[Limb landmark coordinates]
====================
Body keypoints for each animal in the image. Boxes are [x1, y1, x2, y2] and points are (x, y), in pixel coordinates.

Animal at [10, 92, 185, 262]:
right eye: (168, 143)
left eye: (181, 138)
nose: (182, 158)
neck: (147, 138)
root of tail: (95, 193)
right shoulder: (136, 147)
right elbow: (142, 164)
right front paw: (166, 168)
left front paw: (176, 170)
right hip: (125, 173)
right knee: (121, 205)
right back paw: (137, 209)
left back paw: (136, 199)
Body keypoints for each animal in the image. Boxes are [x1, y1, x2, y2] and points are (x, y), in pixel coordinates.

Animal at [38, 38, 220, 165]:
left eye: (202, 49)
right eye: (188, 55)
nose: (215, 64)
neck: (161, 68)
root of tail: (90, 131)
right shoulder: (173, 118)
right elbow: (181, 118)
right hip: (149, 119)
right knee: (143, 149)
====================
* [Action item]
Could you write out, unchanged, the line with "right front paw: (166, 168)" and every line after it in the data above?

* [Response for this exercise]
right front paw: (166, 168)
left front paw: (176, 170)
right hip: (125, 173)
right knee: (121, 205)
right back paw: (137, 209)
left back paw: (136, 199)
Body keypoints for each animal in the image. Boxes are [x1, y1, x2, y2] and points are (x, y), in pixel coordinates.

Animal at [38, 38, 220, 165]:
left eye: (202, 49)
right eye: (188, 55)
nose: (215, 64)
neck: (161, 68)
root of tail: (90, 131)
right shoulder: (173, 118)
right elbow: (181, 118)
right hip: (149, 119)
right knee: (143, 149)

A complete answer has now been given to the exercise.